Wheat futures also rose along with other grains Tuesday. KC wheat were leading the gains, powered by the concerns about potential winterkill. US winter wheat crop condition fell 2 points from last week to 58% of good to excellent. Additional support today was from overnight news out of Russia that Russian authorities report condition ratings well under long-time averages. December CBOT wheat boosted 9.25 cents to $5.515/bushel Tuesday, while December KC wheat moved 13.00 cents higher to $6.18/bushel, whereas December MWE wheat gained 11.75 cents to $5.92.

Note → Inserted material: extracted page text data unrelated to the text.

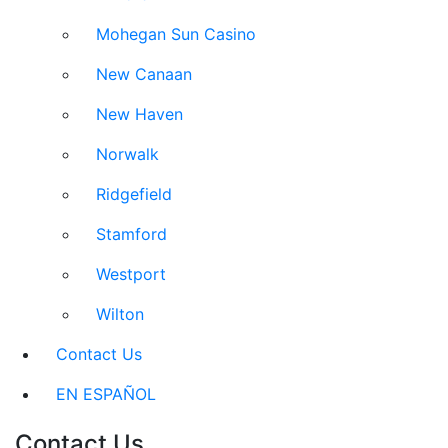
Mohegan Sun Casino
New Canaan
New Haven
Norwalk
Ridgefield
Stamford
Westport
Wilton
Contact Us
EN ESPAÑOL
Contact Us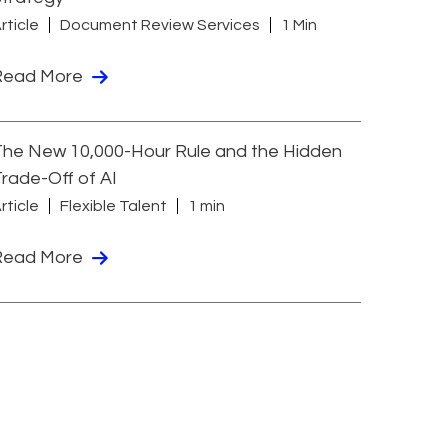
rticle
Document Review Services
1 Min
Read More
he New 10,000-Hour Rule and the Hidden
rade-Off of AI
rticle
Flexible Talent
1 min
Read More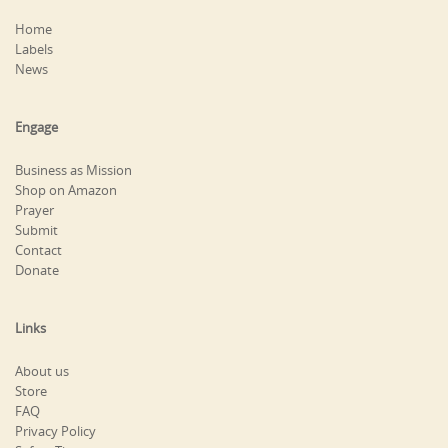
Home
Labels
News
Engage
Business as Mission
Shop on Amazon
Prayer
Submit
Contact
Donate
Links
About us
Store
FAQ
Privacy Policy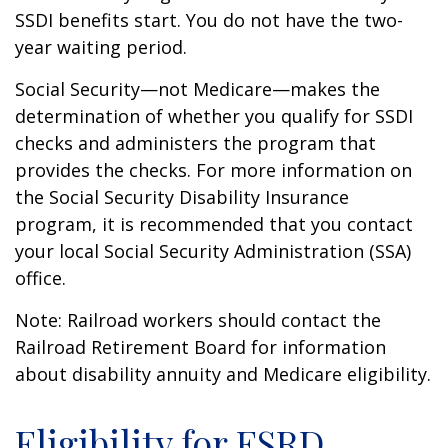
SSDI benefits start. You do not have the two-
year waiting period.
Social Security—not Medicare—makes the
determination of whether you qualify for SSDI
checks and administers the program that
provides the checks. For more information on
the Social Security Disability Insurance
program, it is recommended that you contact
your local Social Security Administration (SSA)
office.
Note: Railroad workers should contact the
Railroad Retirement Board for information
about disability annuity and Medicare eligibility.
Eligibility for ESRD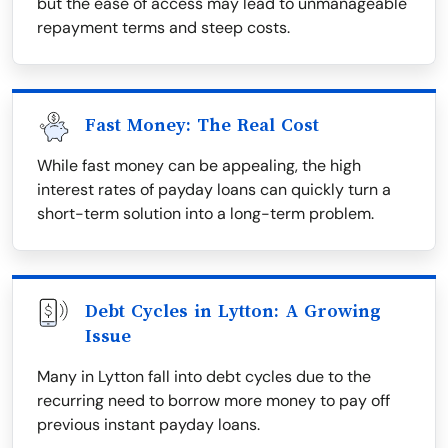
but the ease of access may lead to unmanageable
repayment terms and steep costs.
Fast Money: The Real Cost
While fast money can be appealing, the high
interest rates of payday loans can quickly turn a
short-term solution into a long-term problem.
Debt Cycles in Lytton: A Growing
Issue
Many in Lytton fall into debt cycles due to the
recurring need to borrow more money to pay off
previous instant payday loans.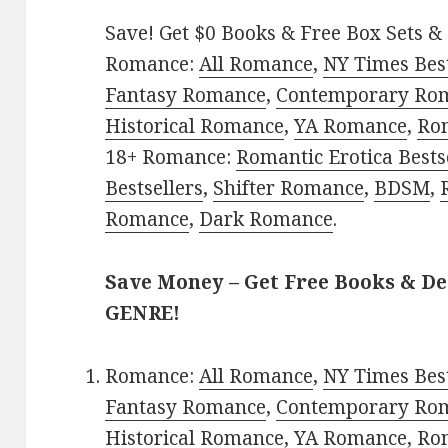
Save! Get $0 Books & Free Box Sets & 
Romance:
All Romance
,
NY Times Bes
Fantasy Romance
,
Contemporary Ro
Historical Romance
,
YA Romance
,
Ro
18+ Romance:
Romantic Erotica Bests
Bestsellers
,
Shifter Romance
,
BDSM
,
Romance
,
Dark Romance
.
Save Money – Get Free Books & D
GENRE!
Romance:
All Romance
,
NY Times Bes
Fantasy Romance
,
Contemporary Ro
Historical Romance
,
YA Romance
,
Ro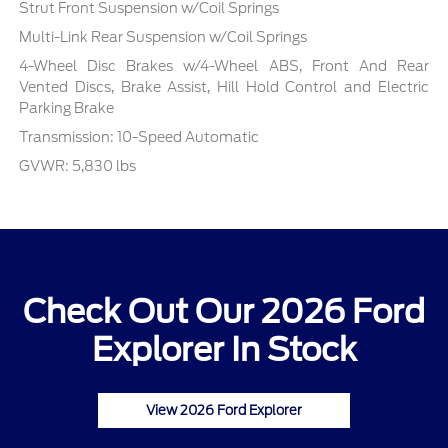
Strut Front Suspension w/Coil Springs
Multi-Link Rear Suspension w/Coil Springs
4-Wheel Disc Brakes w/4-Wheel ABS, Front And Rear
Vented Discs, Brake Assist, Hill Hold Control and Electric
Parking Brake
Transmission: 10-Speed Automatic
GVWR: 5,830 lbs
Check Out Our 2026 Ford
Explorer In Stock
View 2026 Ford Explorer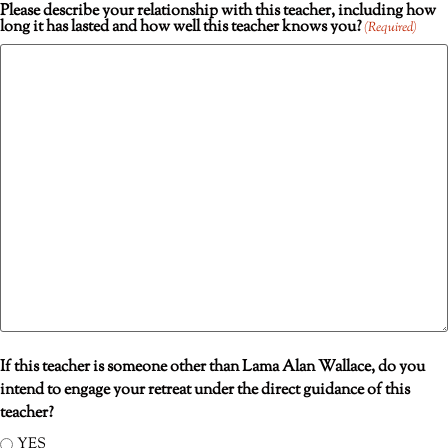
Please describe your relationship with this teacher, including how
long it has lasted and how well this teacher knows you?
(Required)
If this teacher is someone other than Lama Alan Wallace, do you
intend to engage your retreat under the direct guidance of this
teacher?
YES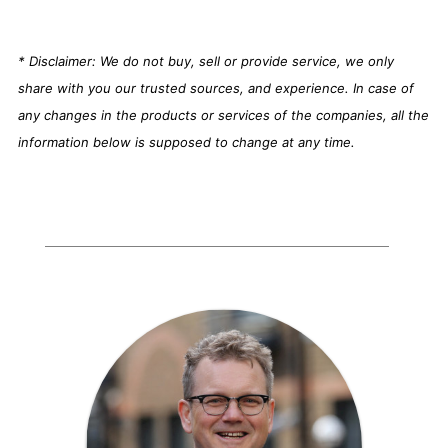
* Disclaimer: We do not buy, sell or provide service, we only
share with you our trusted sources, and experience. In case of
any changes in the products or services of the companies, all the
information below is supposed to change at any time.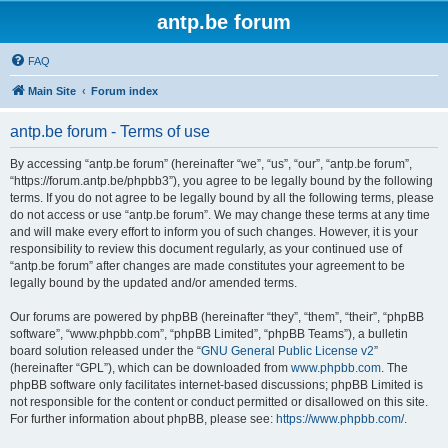
antp.be forum
FAQ
Main Site
Forum index
antp.be forum - Terms of use
By accessing “antp.be forum” (hereinafter “we”, “us”, “our”, “antp.be forum”,
“https://forum.antp.be/phpbb3”), you agree to be legally bound by the following
terms. If you do not agree to be legally bound by all the following terms, please
do not access or use “antp.be forum”. We may change these terms at any time
and will make every effort to inform you of such changes. However, it is your
responsibility to review this document regularly, as your continued use of
“antp.be forum” after changes are made constitutes your agreement to be
legally bound by the updated and/or amended terms.
Our forums are powered by phpBB (hereinafter “they”, “them”, “their”, “phpBB
software”, “www.phpbb.com”, “phpBB Limited”, “phpBB Teams”), a bulletin
board solution released under the “
GNU General Public License v2
”
(hereinafter “GPL”), which can be downloaded from
www.phpbb.com
. The
phpBB software only facilitates internet-based discussions; phpBB Limited is
not responsible for the content or conduct permitted or disallowed on this site.
For further information about phpBB, please see:
https://www.phpbb.com/
.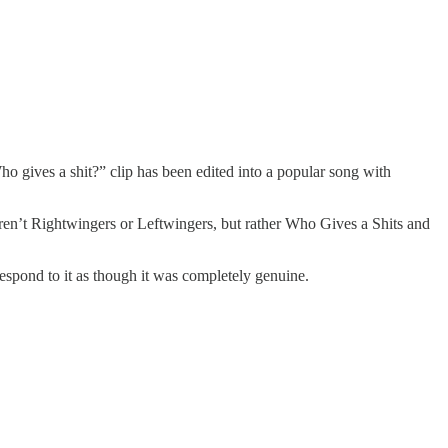
o gives a shit?” clip has been edited into a popular song with
aren’t Rightwingers or Leftwingers, but rather Who Gives a Shits and
spond to it as though it was completely genuine.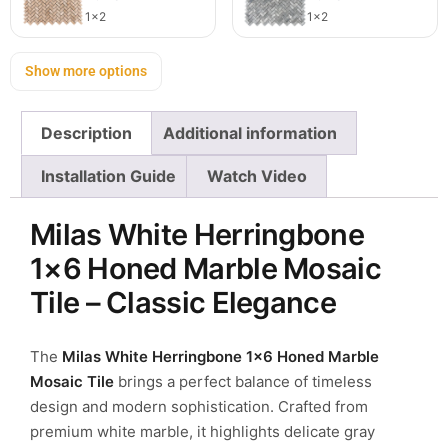
1x2
1x2
Show more options
Description
Additional information
Installation Guide
Watch Video
Milas White Herringbone
1×6 Honed Marble Mosaic
Tile – Classic Elegance
The
Milas White Herringbone 1×6 Honed Marble
Mosaic Tile
brings a perfect balance of timeless
design and modern sophistication. Crafted from
premium white marble, it highlights delicate gray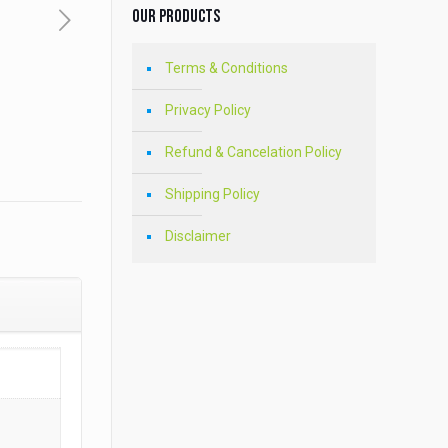
Our Products
Terms & Conditions
Privacy Policy
Refund & Cancelation Policy
Shipping Policy
Disclaimer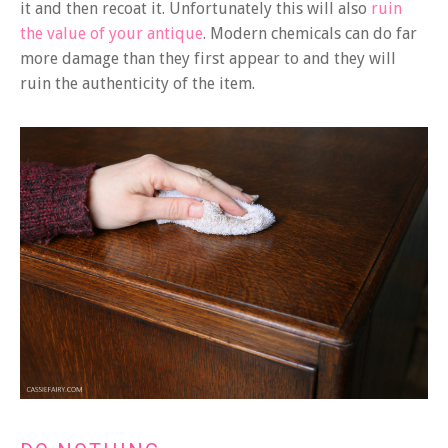
it and then recoat it. Unfortunately this will also
ruin
the value of your antique
. Modern chemicals can do far
more damage than they first appear to and they will
ruin the authenticity of the item.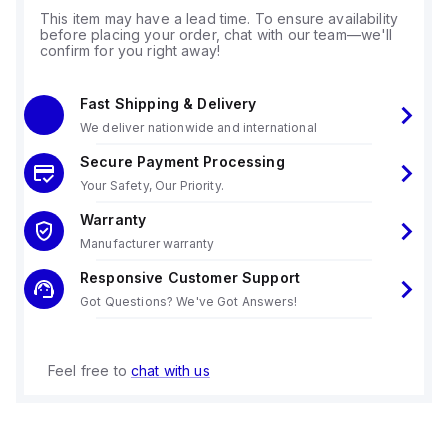
This item may have a lead time. To ensure availability
before placing your order, chat with our team—we'll
confirm for you right away!
Fast Shipping & Delivery
We deliver nationwide and international
Secure Payment Processing
Your Safety, Our Priority.
Warranty
Manufacturer warranty
Responsive Customer Support
Got Questions? We've Got Answers!
Feel free to
chat with us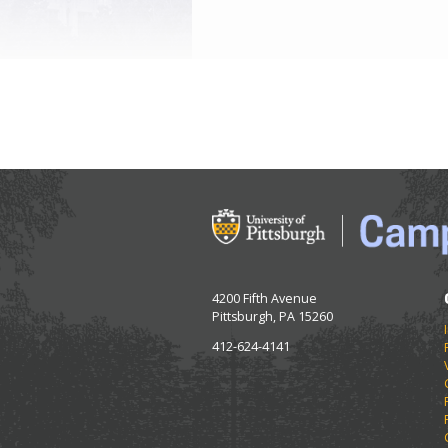
4200 Fifth Avenue
Pittsburgh, PA 15260
412-624-4141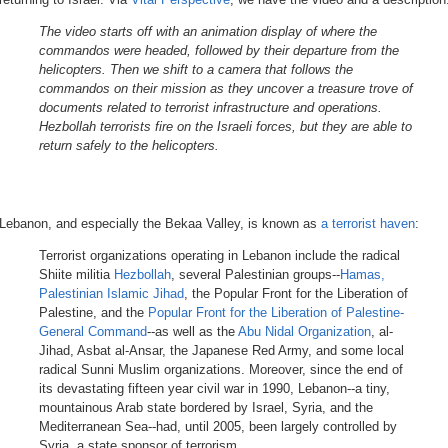
The video starts off with an animation display of where the
commandos were headed, followed by their departure from the
helicopters. Then we shift to a camera that follows the
commandos on their mission as they uncover a treasure trove of
documents related to terrorist infrastructure and operations.
Hezbollah terrorists fire on the Israeli forces, but they are able to
return safely to the helicopters.
Lebanon, and especially the Bekaa Valley, is known as
a terrorist haven
:
Terrorist organizations operating in Lebanon include the radical
Shiite militia
Hezbollah
, several Palestinian groups--
Hamas,
Palestinian Islamic Jihad
, the Popular Front for the Liberation of
Palestine, and the
Popular Front for the Liberation of Palestine-
General Command
--as well as the
Abu Nidal Organization
, al-
Jihad, Asbat al-Ansar, the Japanese Red Army, and some local
radical Sunni Muslim organizations. Moreover, since the end of
its devastating fifteen year civil war in 1990, Lebanon--a tiny,
mountainous Arab state bordered by Israel, Syria, and the
Mediterranean Sea--had, until 2005, been largely controlled by
Syria, a state sponsor of terrorism.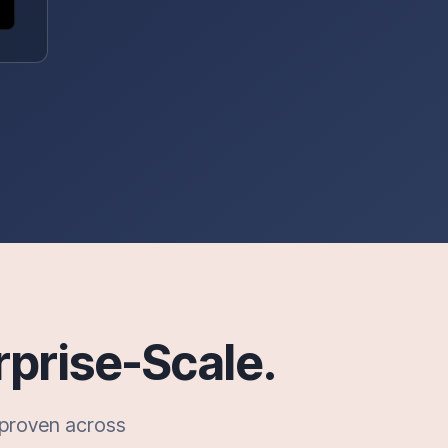
rprise-Scale.
—proven across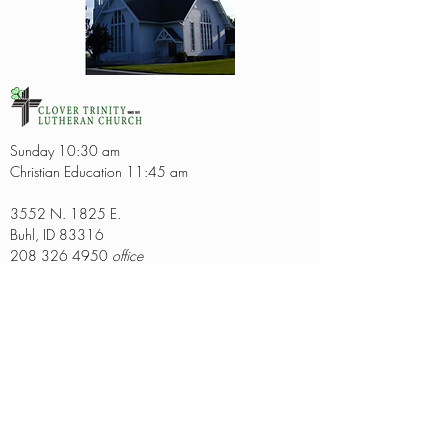
Sunday 10:30 am
Christian Education 11:45 am
3552 N. 1825 E.
Buhl, ID 83316
208 326 4950
office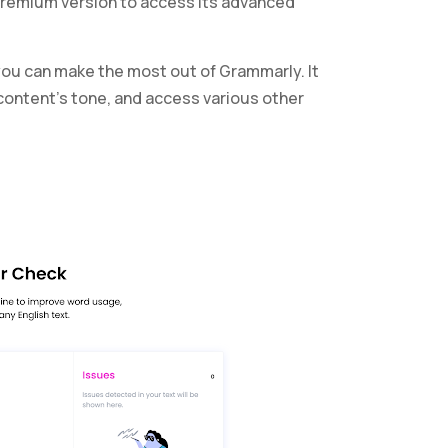
e premium version to access its advanced
 you can make the most out of Grammarly. It
r content’s tone, and access various other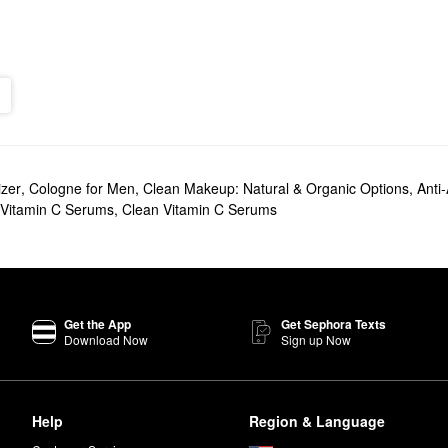
izer
,
Cologne for Men
,
Clean Makeup: Natural & Organic Options
,
Anti
 Vitamin C Serums
,
Clean Vitamin C Serums
Get the App
Get Sephora Texts
Download Now
Sign up Now
Help
Region & Language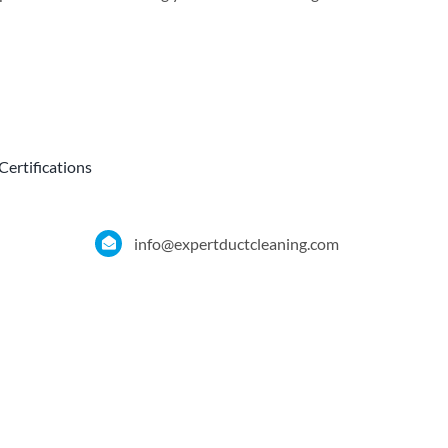
Certifications
info@expertductcleaning.com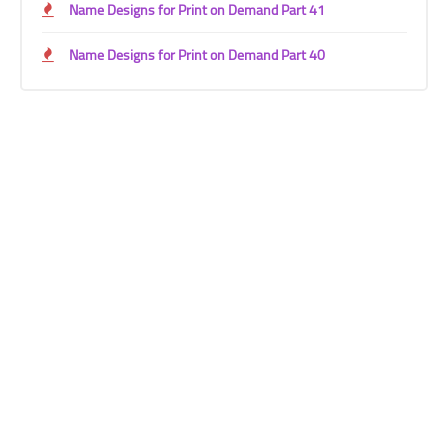
Name Designs for Print on Demand Part 41
Name Designs for Print on Demand Part 40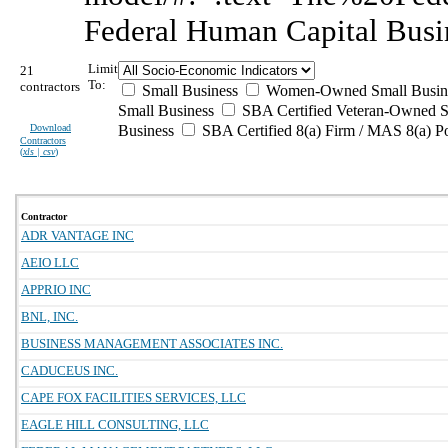
Federal Human Capital Busi
Limit
21
To:
contractors
Small Business
Women-Owned Small Busin
Small Business
SBA Certified Veteran-Owned S
Download
Business
SBA Certified 8(a) Firm / MAS 8(a) P
Contractors
(
xls | csv
)
Contractor
ADR VANTAGE INC
AEIO LLC
APPRIO INC
BNL, INC.
BUSINESS MANAGEMENT ASSOCIATES INC.
CADUCEUS INC.
CAPE FOX FACILITIES SERVICES, LLC
EAGLE HILL CONSULTING, LLC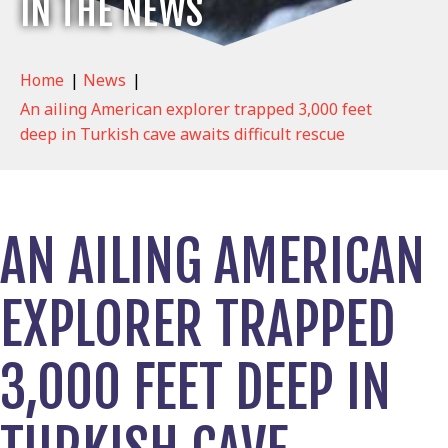
IN THE NEWS
Home
|
News
|
An ailing American explorer trapped 3,000 feet
deep in Turkish cave awaits difficult rescue
AN AILING AMERICAN
EXPLORER TRAPPED
3,000 FEET DEEP IN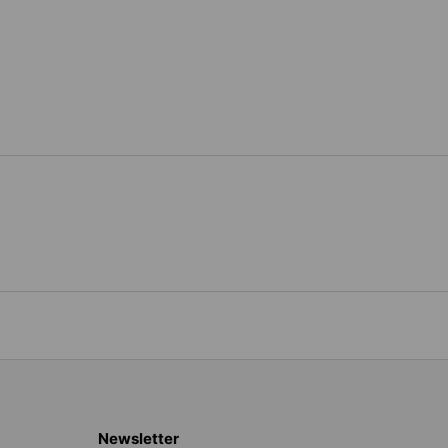
Newsletter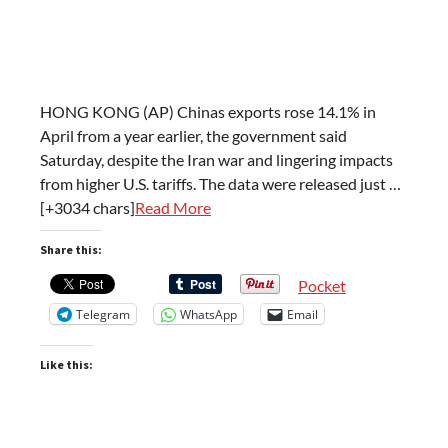
HONG KONG (AP) Chinas exports rose 14.1% in
April from a year earlier, the government said
Saturday, despite the Iran war and lingering impacts
from higher U.S. tariffs. The data were released just …
[+3034 chars]
Read More
Share this:
Pocket
Telegram
WhatsApp
Email
Like this: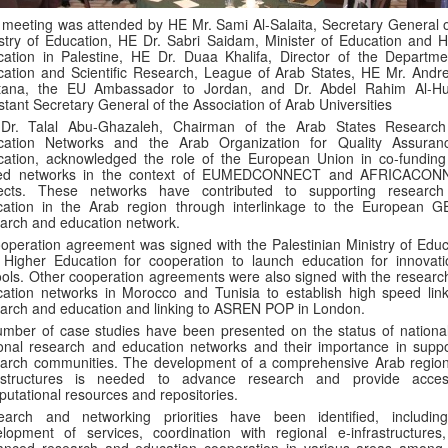
meeting was attended by HE Mr. Sami Al-Salaita, Secretary General o
stry of Education, HE Dr. Sabri Saidam, Minister of Education and H
ation in Palestine, HE Dr. Duaa Khalifa, Director of the Departme
ation and Scientific Research, League of Arab States, HE Mr. Andr
tana, the EU Ambassador to Jordan, and Dr. Abdel Rahim Al-Hun
stant Secretary General of the Association of Arab Universities
Dr. Talal Abu-Ghazaleh, Chairman of the Arab States Researc
cation Networks and the Arab Organization for Quality Assuran
ation, acknowledged the role of the European Union in co-funding
ed networks in the context of EUMEDCONNECT and AFRICACON
jects. These networks have contributed to supporting researc
cation in the Arab region through interlinkage to the European 
arch and education network.
operation agreement was signed with the Palestinian Ministry of Educ
Higher Education for cooperation to launch education for innovati
ols. Other cooperation agreements were also signed with the researc
ation networks in Morocco and Tunisia to establish high speed link
arch and education and linking to ASREN POP in London.
mber of case studies have been presented on the status of nationa
onal research and education networks and their importance in suppo
arch communities. The development of a comprehensive Arab region
rastructures is needed to advance research and provide acce
utational resources and repositories.
earch and networking priorities have been identified, includin
lopment of services, coordination with regional e-infrastructures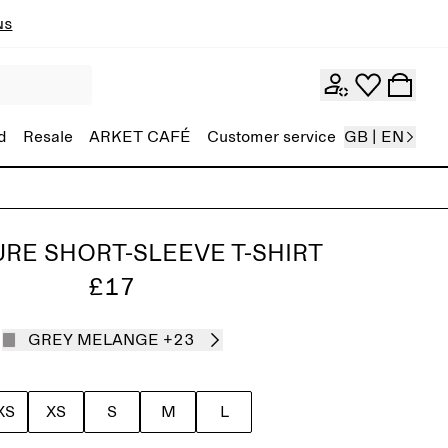
ns
d
Resale
ARKET CAFÉ
Customer service
GB | EN
RE SHORT-SLEEVE T-SHIRT
£17
GREY MELANGE
+23
XS
XS
S
M
L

Feeder cattle plunged Tuesday, but live cattle futures closed with a divergence of higher nearby contracts and lower deferred contracts. Plant closures during the holiday could reduce the supplies to the groceries, which provided support to beef prices. On the other hand, cash cattle remain firm, however, with a record $174 paid just last week. High retail prices and the turkey holiday may lead to less demand for beef. January feeder cattle futures fell 1.75 cents to 231.60 cents/pound, and March feeders lost 1.375 to 230.075.
Futures were mixed with mostly lower. Nearby contracts proved vulnerable with slaughter rates finally starting to pick up to levels in line with expectations. Timing for a pick-up in slaughter is bad news for any market bulls because it comes at a time when seasonal demand sags over the Thanksgiving holiday and the normal strength seen in ham prices as the most popular alternative to turkey isn’t occurring this year. December hog futures fell 0.125 cents to 91.20 cents/pound Tuesday, and April hogs lost 0.75 to 91.8.